(Data items)

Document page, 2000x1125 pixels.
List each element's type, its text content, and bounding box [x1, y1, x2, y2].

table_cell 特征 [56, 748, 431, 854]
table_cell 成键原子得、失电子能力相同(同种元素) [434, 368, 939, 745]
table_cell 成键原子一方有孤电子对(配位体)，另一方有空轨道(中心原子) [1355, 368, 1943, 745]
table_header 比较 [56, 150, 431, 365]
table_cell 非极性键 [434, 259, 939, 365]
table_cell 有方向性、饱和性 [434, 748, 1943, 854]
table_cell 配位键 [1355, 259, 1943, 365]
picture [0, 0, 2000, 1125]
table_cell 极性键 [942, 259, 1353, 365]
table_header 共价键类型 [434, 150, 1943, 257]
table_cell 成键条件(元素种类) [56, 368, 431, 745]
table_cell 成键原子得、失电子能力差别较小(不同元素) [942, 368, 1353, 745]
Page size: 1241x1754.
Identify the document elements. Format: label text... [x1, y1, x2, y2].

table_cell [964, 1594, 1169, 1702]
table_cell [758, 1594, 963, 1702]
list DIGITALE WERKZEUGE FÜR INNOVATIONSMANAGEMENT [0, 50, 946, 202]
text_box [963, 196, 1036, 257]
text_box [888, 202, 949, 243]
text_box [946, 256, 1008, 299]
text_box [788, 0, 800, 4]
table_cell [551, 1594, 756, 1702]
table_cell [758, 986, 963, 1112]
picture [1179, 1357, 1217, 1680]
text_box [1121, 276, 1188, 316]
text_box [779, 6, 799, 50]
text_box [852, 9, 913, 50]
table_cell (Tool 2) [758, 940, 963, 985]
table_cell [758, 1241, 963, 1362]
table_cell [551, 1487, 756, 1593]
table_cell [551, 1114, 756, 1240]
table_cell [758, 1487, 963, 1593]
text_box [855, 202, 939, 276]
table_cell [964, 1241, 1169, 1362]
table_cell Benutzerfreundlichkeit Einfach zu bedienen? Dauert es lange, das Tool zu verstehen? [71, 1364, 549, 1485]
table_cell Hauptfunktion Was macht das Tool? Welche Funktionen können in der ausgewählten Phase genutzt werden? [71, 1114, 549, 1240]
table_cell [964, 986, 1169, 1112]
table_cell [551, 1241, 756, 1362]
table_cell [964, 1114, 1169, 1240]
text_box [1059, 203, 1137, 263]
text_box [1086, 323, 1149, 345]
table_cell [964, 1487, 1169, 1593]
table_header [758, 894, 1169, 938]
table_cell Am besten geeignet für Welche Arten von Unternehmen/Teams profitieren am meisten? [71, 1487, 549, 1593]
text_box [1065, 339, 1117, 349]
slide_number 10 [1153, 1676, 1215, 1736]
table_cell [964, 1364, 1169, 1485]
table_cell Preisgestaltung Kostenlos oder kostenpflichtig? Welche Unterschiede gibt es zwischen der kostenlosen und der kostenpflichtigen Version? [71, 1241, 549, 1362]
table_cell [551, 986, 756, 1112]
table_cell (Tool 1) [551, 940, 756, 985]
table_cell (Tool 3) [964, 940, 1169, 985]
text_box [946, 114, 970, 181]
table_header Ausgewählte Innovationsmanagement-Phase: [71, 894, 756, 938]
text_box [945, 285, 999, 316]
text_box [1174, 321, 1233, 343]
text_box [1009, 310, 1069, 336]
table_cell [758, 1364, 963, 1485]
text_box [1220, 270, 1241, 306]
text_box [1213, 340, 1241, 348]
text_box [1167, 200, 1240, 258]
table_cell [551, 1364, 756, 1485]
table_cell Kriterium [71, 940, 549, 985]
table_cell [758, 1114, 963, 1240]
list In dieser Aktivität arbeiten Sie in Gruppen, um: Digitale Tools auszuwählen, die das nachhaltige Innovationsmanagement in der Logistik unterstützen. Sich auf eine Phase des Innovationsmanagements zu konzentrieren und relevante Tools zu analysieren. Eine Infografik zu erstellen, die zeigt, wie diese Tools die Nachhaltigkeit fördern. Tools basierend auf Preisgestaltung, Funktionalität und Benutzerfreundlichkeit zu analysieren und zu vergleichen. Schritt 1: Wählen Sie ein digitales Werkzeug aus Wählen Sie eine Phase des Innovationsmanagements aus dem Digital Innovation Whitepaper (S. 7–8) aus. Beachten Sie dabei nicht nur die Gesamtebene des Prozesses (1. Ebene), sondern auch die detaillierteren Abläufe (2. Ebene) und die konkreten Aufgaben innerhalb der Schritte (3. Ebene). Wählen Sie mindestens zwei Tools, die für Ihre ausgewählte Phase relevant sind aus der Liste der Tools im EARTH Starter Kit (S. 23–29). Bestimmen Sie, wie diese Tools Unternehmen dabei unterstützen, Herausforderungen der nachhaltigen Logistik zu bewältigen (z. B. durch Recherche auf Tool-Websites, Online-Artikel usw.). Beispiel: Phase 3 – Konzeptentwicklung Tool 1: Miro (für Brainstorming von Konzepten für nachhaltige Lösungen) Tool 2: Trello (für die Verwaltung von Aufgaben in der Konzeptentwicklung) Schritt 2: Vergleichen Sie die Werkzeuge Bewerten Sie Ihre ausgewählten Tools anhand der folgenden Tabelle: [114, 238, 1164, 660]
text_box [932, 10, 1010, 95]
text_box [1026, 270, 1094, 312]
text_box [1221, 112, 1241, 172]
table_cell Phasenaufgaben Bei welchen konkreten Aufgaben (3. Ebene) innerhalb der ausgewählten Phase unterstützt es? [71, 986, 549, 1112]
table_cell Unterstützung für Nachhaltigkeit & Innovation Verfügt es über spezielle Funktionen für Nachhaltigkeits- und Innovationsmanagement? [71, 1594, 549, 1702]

- [Task]:
Answer with the number alone: how many lines in the records include the word "成键原子得"?

- [Task response]:
2